The fine limestone chimneypiece in this room was carved by the Cardozo Kindersley workshop in Cambridge run by Lida Kindersley. It bears a line of verse from John Muir — ‘in every walk in nature one receives far more than one seeks’ — and the border is enlivened with small relief carvings of flora and fauna seen on the land around the house, including an owl, wren and frog. These are intended partly to intrigue, but also to engender interest and respect for Nature in the heart of the house.
This chimneypiece marks the place where the historic part of the house meets the new part. In many ways, this marks a turning point for the property, which is why it has been marked so carefully and deliberately. The gallery over the chimney-piece connects directly to the new oak staircase of a 17th-century character, made from oak with turned balusters. The fine oak-leaf carvings on the newels are by Graham Heeley of Itchingfield, West Sussex. Reflecting local Nature, there are some internal stained-glass windows by Rachel Mulligan. Bedrooms in the new range are generous, but designed to echo the same spirit as those in the 16th-century house; the barrel-vaulted bedroom corridor of the new range, in particular, is an original response to that of the old house, which was cut through the bracing of the timber framing at some point. Panelling and interior timber structure is all limed to great effect and ingenious window seats and fitted beds complete the picture.
Mr Martin and his clients, who managed the project of Willards closely themselves, have been particularly keen to celebrate the use of traditional, largely natural materials in a structure that can evolve and be adapted in the future, with particular stress laid on materials that have come to us from pre-industrial culture. Mr Martin feels that older models of vernacular buildings have much to teach us as we wean ourselves off fossil fuels, as well as the importance of our connection to Nature.

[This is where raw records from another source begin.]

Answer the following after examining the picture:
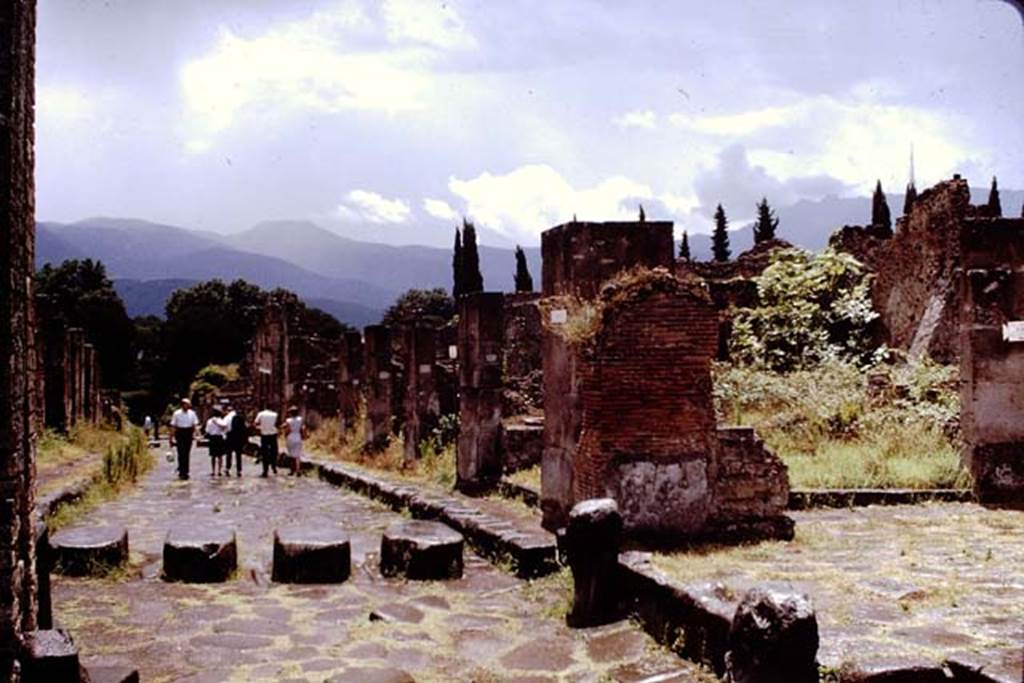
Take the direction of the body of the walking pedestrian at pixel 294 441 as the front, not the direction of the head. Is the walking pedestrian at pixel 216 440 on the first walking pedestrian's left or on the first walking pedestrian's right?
on the first walking pedestrian's left

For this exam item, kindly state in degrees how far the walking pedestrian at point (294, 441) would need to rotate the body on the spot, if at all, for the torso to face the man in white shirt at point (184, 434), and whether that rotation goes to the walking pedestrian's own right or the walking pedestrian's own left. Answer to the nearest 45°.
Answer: approximately 90° to the walking pedestrian's own left

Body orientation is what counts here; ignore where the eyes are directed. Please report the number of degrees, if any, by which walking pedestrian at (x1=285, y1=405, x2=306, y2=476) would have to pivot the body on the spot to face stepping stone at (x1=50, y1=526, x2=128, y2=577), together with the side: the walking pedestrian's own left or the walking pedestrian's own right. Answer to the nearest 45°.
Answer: approximately 180°

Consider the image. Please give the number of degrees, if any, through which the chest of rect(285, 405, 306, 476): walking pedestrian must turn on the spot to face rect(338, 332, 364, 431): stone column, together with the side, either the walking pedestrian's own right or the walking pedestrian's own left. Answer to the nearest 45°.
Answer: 0° — they already face it

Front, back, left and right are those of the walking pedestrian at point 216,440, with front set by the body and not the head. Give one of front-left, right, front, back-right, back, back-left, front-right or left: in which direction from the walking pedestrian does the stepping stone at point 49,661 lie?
back

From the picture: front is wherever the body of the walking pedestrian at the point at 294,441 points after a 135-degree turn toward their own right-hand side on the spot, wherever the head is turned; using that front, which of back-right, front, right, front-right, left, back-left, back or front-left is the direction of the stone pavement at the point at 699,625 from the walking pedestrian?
front-right

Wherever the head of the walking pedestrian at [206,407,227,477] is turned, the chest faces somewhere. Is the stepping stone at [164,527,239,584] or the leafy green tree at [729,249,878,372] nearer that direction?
the leafy green tree

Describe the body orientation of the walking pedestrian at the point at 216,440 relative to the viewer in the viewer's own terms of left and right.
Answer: facing away from the viewer

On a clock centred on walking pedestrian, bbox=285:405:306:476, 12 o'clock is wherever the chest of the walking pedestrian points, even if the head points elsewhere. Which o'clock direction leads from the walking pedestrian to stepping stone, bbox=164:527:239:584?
The stepping stone is roughly at 6 o'clock from the walking pedestrian.

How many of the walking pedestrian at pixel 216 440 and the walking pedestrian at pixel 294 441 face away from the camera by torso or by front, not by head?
2

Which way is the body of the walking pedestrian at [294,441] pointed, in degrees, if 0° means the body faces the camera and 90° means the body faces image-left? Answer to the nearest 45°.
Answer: approximately 180°

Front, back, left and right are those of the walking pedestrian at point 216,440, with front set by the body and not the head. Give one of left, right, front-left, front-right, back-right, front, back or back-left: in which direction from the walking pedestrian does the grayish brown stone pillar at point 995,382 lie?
back-right

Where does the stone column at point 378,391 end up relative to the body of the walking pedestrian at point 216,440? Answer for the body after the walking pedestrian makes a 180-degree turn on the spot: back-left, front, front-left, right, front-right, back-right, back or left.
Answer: left

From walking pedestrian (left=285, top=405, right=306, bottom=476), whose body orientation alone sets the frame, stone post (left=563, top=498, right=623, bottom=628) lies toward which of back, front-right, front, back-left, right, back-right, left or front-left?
back

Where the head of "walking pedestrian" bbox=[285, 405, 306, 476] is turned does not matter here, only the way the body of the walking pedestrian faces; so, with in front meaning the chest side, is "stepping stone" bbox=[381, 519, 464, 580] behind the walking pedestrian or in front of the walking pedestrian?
behind

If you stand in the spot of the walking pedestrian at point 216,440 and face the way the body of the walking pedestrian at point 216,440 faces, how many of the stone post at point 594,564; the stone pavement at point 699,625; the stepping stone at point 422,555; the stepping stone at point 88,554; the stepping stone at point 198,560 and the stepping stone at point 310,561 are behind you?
6

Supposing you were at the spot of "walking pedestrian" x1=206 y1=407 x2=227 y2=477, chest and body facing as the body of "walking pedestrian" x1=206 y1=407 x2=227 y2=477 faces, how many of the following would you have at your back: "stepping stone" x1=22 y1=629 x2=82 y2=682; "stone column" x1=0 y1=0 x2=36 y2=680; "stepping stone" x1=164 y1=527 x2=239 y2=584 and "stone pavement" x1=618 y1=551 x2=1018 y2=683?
4

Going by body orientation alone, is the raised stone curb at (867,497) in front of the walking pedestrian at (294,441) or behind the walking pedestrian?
behind

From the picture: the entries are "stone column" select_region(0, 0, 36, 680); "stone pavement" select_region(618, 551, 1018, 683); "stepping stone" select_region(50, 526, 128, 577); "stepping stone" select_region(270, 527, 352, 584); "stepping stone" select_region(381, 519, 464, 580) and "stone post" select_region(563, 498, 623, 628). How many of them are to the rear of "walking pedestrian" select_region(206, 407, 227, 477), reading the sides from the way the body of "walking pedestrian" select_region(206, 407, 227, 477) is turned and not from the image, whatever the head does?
6
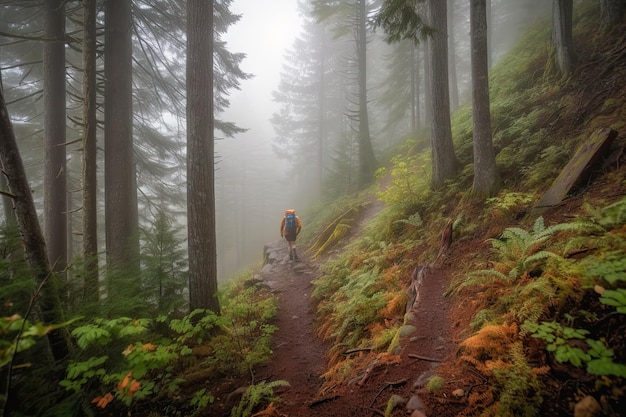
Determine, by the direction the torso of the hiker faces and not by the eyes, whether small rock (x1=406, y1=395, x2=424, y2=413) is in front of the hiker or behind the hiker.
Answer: behind

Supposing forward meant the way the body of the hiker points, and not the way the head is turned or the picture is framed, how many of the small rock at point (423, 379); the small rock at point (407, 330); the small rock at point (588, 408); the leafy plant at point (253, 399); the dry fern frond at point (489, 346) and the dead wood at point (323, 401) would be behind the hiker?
6

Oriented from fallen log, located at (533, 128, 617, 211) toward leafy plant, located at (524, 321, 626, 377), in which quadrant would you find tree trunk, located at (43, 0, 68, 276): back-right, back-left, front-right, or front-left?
front-right

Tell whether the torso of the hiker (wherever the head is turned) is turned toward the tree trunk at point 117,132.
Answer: no

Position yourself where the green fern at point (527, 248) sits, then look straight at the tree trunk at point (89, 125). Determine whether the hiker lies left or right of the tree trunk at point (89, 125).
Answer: right

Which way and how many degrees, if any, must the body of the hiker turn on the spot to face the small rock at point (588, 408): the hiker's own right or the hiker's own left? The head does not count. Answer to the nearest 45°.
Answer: approximately 180°

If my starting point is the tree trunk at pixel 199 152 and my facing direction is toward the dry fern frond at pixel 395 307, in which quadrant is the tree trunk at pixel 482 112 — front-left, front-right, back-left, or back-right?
front-left

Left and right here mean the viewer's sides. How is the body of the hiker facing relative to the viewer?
facing away from the viewer

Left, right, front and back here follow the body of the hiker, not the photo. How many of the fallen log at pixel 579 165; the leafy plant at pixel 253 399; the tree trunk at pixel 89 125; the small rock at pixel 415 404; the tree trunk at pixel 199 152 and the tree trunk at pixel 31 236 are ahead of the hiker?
0

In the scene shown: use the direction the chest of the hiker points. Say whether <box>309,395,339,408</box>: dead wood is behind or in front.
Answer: behind

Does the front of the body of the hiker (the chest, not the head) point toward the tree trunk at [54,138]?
no

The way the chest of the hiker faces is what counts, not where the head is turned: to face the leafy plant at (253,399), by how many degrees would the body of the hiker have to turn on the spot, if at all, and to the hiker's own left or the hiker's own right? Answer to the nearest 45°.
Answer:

The owners have been exemplary in their vision for the house: its character, its details and its use not only as a loved family home, but as a much-appreciated retreat where musicians can practice and perform. Their commissioning of new works by talented craftspeople is an especially memorable feature, not only in its celebration of skills, but in its homage to Nature and landscape. The build itself was tightly planned, but ‘very happy, and successful’. Mr Martin has become a close friend of the owners and they are working on several other projects together. Many of the contractors and craftspeople who met on this project have also gone on to work together elsewhere.
Mr Martin designed the garden layout for Willards. He is highly conscious of the tradition of ‘framing the spaces’, which Lutyens and Jekyll developed in the 1890s and early 1900s. It is by these means that this old house has become a place memorably humane, friendly and vibrant, with traditional and modern design values blended fast together.